**WHAT IS NEEDED:** Could you reproduce word for word the part of the listing below that opens with the line containing "interrogative pressure on" and runs to the end of the listing, including that first line but leaving out the pictures?

*** Opening of TASK INPUTS ***

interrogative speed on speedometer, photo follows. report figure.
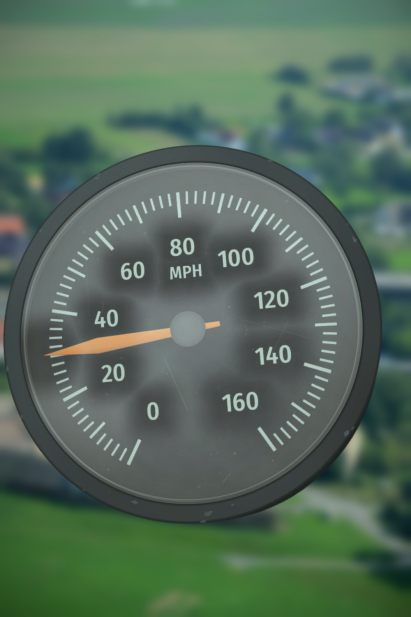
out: 30 mph
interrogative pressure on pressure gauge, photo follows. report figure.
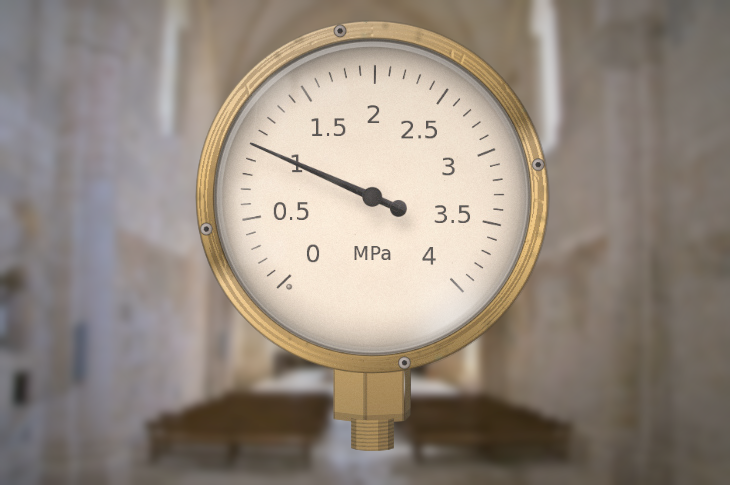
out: 1 MPa
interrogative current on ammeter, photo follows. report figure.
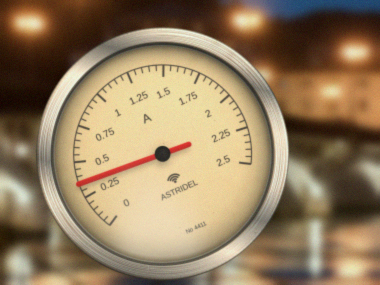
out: 0.35 A
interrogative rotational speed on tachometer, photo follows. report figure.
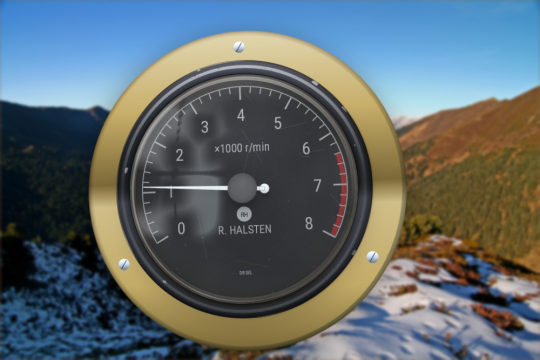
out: 1100 rpm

*** Close of TASK INPUTS ***

**SOLUTION TO THIS PROBLEM:**
interrogative pressure on pressure gauge, photo follows. report figure.
out: 1 MPa
interrogative current on ammeter, photo follows. report figure.
out: 0.35 A
interrogative rotational speed on tachometer, photo follows. report figure.
out: 1100 rpm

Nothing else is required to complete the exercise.